## Supplied material
···

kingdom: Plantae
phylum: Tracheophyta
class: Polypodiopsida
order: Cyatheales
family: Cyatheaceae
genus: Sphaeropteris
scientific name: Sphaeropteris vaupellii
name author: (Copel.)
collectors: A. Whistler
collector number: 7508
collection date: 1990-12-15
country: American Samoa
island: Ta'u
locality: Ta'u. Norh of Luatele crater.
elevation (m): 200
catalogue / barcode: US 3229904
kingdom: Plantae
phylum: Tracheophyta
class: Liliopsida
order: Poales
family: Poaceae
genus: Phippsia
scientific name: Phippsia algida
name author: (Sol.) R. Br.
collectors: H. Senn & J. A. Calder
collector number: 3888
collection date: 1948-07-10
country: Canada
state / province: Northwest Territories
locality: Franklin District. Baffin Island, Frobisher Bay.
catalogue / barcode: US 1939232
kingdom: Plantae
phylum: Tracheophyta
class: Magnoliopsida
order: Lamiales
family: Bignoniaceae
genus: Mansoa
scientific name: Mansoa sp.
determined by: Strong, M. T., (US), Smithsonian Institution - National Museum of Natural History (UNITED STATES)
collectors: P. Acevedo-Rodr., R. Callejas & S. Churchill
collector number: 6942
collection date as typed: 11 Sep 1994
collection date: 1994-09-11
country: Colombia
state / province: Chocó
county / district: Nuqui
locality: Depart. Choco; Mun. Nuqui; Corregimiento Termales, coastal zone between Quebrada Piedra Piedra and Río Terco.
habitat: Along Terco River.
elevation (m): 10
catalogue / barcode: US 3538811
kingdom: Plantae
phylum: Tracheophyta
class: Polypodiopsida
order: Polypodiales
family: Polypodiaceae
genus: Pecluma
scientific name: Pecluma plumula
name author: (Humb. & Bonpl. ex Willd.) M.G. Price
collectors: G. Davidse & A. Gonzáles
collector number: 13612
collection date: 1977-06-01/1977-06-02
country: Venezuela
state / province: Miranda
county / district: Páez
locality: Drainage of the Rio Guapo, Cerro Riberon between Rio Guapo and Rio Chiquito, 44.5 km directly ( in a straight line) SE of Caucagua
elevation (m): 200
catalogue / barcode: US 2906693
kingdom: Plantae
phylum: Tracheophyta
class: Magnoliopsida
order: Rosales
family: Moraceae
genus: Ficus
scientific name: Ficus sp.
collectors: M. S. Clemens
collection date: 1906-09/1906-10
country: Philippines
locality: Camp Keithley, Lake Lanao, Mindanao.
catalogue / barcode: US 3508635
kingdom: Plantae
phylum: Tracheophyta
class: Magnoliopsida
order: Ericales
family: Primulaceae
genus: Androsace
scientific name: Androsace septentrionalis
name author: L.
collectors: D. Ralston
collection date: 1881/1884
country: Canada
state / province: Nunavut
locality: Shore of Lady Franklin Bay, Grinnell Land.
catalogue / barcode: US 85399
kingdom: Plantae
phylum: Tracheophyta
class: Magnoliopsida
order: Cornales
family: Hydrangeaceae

···

## Exercise instructions
Format every line of the listing above as a JSON array of strings, one string per line, omitting blank lines.

## Correct response
[
  "kingdom: Plantae",
  "phylum: Tracheophyta",
  "class: Polypodiopsida",
  "order: Cyatheales",
  "family: Cyatheaceae",
  "genus: Sphaeropteris",
  "scientific name: Sphaeropteris vaupellii",
  "name author: (Copel.)",
  "collectors: A. Whistler",
  "collector number: 7508",
  "collection date: 1990-12-15",
  "country: American Samoa",
  "island: Ta'u",
  "locality: Ta'u. Norh of Luatele crater.",
  "elevation (m): 200",
  "catalogue / barcode: US 3229904",
  "kingdom: Plantae",
  "phylum: Tracheophyta",
  "class: Liliopsida",
  "order: Poales",
  "family: Poaceae",
  "genus: Phippsia",
  "scientific name: Phippsia algida",
  "name author: (Sol.) R. Br.",
  "collectors: H. Senn & J. A. Calder",
  "collector number: 3888",
  "collection date: 1948-07-10",
  "country: Canada",
  "state / province: Northwest Territories",
  "locality: Franklin District. Baffin Island, Frobisher Bay.",
  "catalogue / barcode: US 1939232",
  "kingdom: Plantae",
  "phylum: Tracheophyta",
  "class: Magnoliopsida",
  "order: Lamiales",
  "family: Bignoniaceae",
  "genus: Mansoa",
  "scientific name: Mansoa sp.",
  "determined by: Strong, M. T., (US), Smithsonian Institution - National Museum of Natural History (UNITED STATES)",
  "collectors: P. Acevedo-Rodr., R. Callejas & S. Churchill",
  "collector number: 6942",
  "collection date as typed: 11 Sep 1994",
  "collection date: 1994-09-11",
  "country: Colombia",
  "state / province: Chocó",
  "county / district: Nuqui",
  "locality: Depart. Choco; Mun. Nuqui; Corregimiento Termales, coastal zone between Quebrada Piedra Piedra and Río Terco.",
  "habitat: Along Terco River.",
  "elevation (m): 10",
  "catalogue / barcode: US 3538811",
  "kingdom: Plantae",
  "phylum: Tracheophyta",
  "class: Polypodiopsida",
  "order: Polypodiales",
  "family: Polypodiaceae",
  "genus: Pecluma",
  "scientific name: Pecluma plumula",
  "name author: (Humb. & Bonpl. ex Willd.) M.G. Price",
  "collectors: G. Davidse & A. Gonzáles",
  "collector number: 13612",
  "collection date: 1977-06-01/1977-06-02",
  "country: Venezuela",
  "state / province: Miranda",
  "county / district: Páez",
  "locality: Drainage of the Rio Guapo, Cerro Riberon between Rio Guapo and Rio Chiquito, 44.5 km directly ( in a straight line) SE of Caucagua",
  "elevation (m): 200",
  "catalogue / barcode: US 2906693",
  "kingdom: Plantae",
  "phylum: Tracheophyta",
  "class: Magnoliopsida",
  "order: Rosales",
  "family: Moraceae",
  "genus: Ficus",
  "scientific name: Ficus sp.",
  "collectors: M. S. Clemens",
  "collection date: 1906-09/1906-10",
  "country: Philippines",
  "locality: Camp Keithley, Lake Lanao, Mindanao.",
  "catalogue / barcode: US 3508635",
  "kingdom: Plantae",
  "phylum: Tracheophyta",
  "class: Magnoliopsida",
  "order: Ericales",
  "family: Primulaceae",
  "genus: Androsace",
  "scientific name: Androsace septentrionalis",
  "name author: L.",
  "collectors: D. Ralston",
  "collection date: 1881/1884",
  "country: Canada",
  "state / province: Nunavut",
  "locality: Shore of Lady Franklin Bay, Grinnell Land.",
  "catalogue / barcode: US 85399",
  "kingdom: Plantae",
  "phylum: Tracheophyta",
  "class: Magnoliopsida",
  "order: Cornales",
  "family: Hydrangeaceae"
]